Whatever his heritage, the red fox is widespread throughout North America, as are several of its relatives: the tiny kit fox in the southwest, the swift fox in the Great Plains and the gray fox, which is found in Maryland but favors more rocky and mountainous areas. Our familiar red fox has a coat of the bright russet that gives him his name, or may be darker, and even gray. However, the red fox retains the white spot at the end of his tail, whereas the gray fox usually has a black spot at the end of his. Our red friends usually grow to about 3 feet long — a foot of which is that bushy tail. Their weight ranges from 14 to 17 pounds.

Both red and gray fox are omnivores and have a wide-ranging diet. They will dine on small mammals (voles, mice, chipmunks, squirrels, rabbits) and small birds. In summer, they often eat crickets and other insects. They eat berries and other fruit in season. Very opportunistic, they will also ingest carrion and dog food, as well as food and non-digestible trash discarded outside by humans.

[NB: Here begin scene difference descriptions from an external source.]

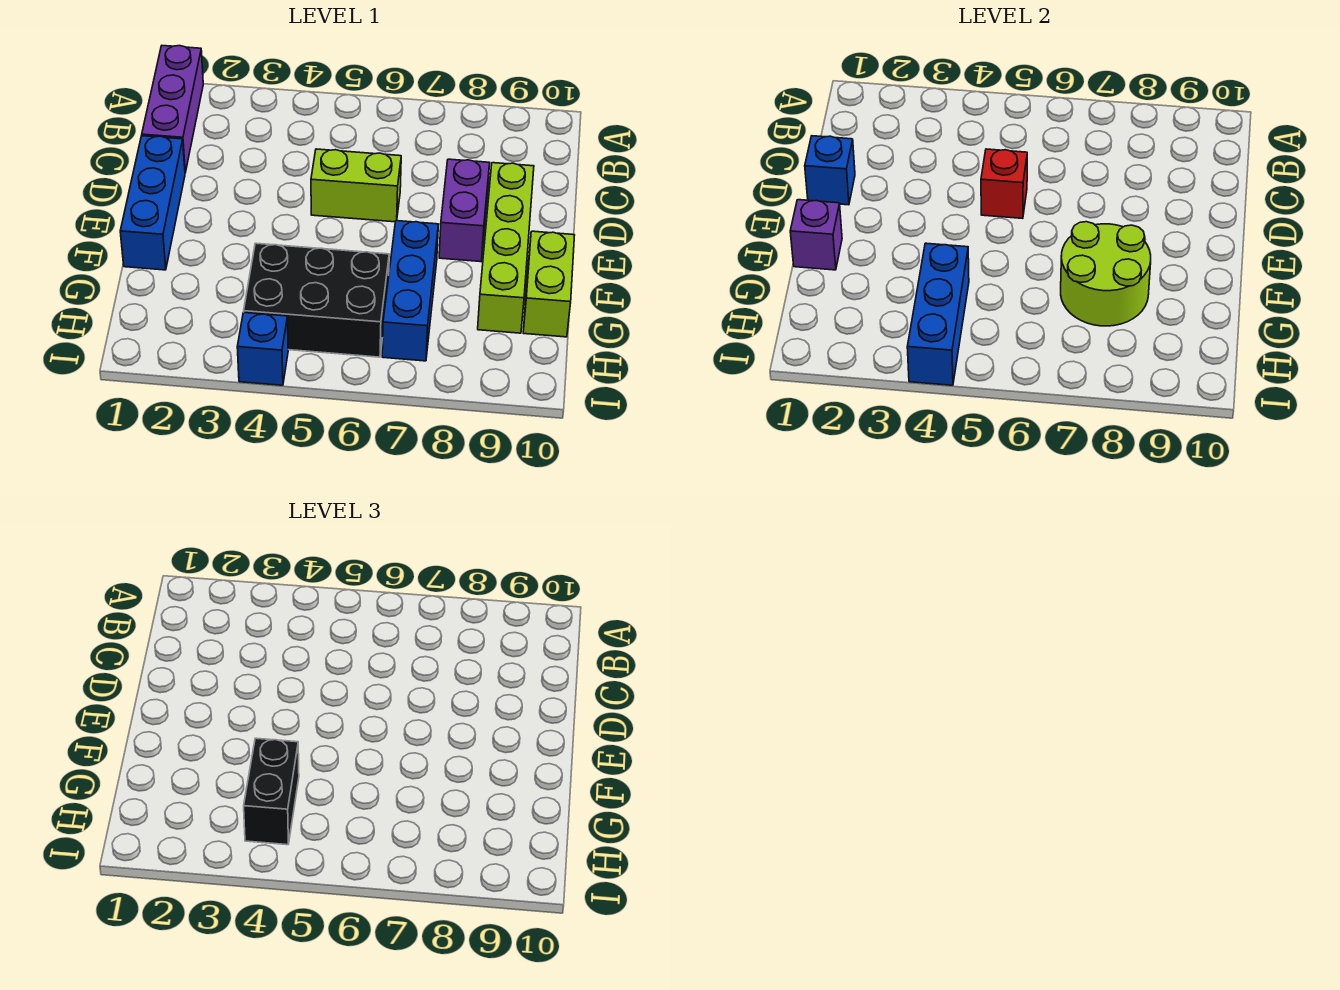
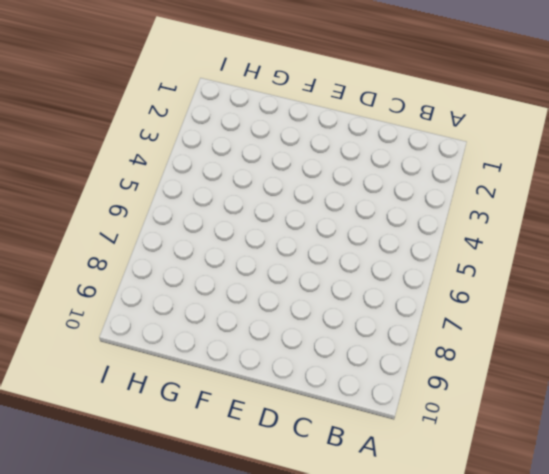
none -> purple brick A1:C1 level 1
none -> blue brick D1:F1 level 1
none -> lime brick D5:D6 level 1

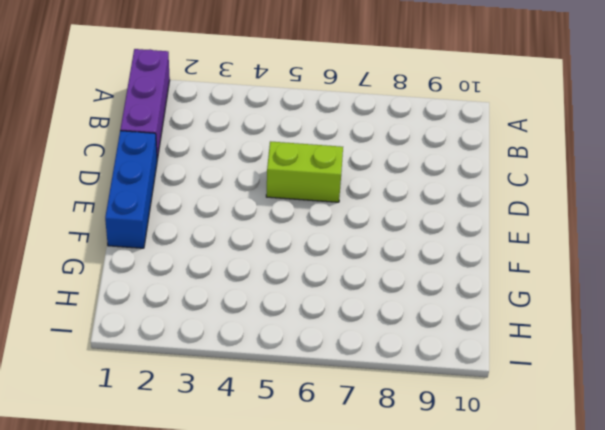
none -> purple brick D8:E8 level 1
none -> lime brick D9:G9 level 1
none -> blue brick F7:H7 level 1

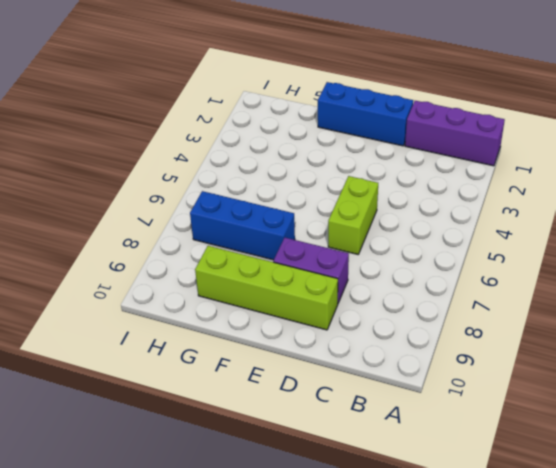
none -> lime brick F10:G10 level 1
none -> black brick G4:H6 level 1
none -> blue brick I4 level 1

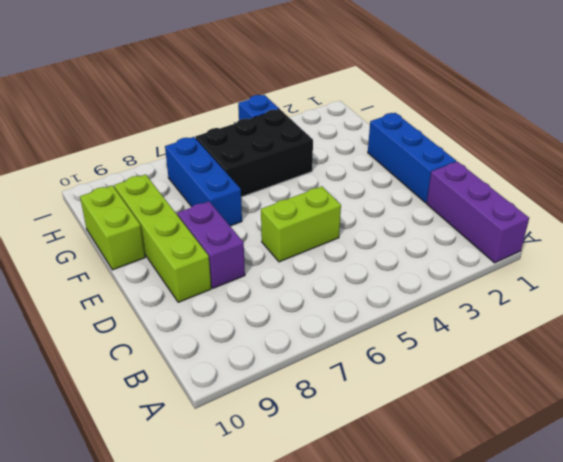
none -> blue brick D1 level 2
none -> red brick D5 level 2
none -> purple brick F1 level 2

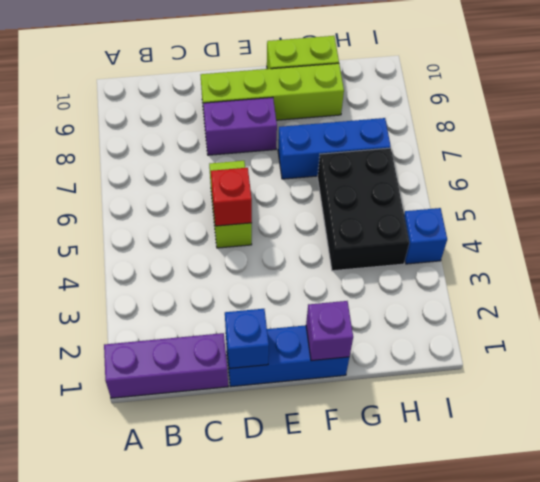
none -> lime round brick F7:G8 level 2
none -> blue brick G4:I4 level 2
none -> black brick G4:H4 level 3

Fox are largely nocturnal animals. When seen during daytime, the red fox is sometimes maligned as having rabies. However, daytime sightings often occur when food is less abundant, and the foxes are simply hungry. While they can carry rabies, it is unusual. I have seen our current screamer several times when the sun’s out, but he usually leaves when I pass by, and does not show any signs of illness or aggression. He even seems undisturbed when he’s spotted me walking my dog — the same dog with whom he’s had territory disputes.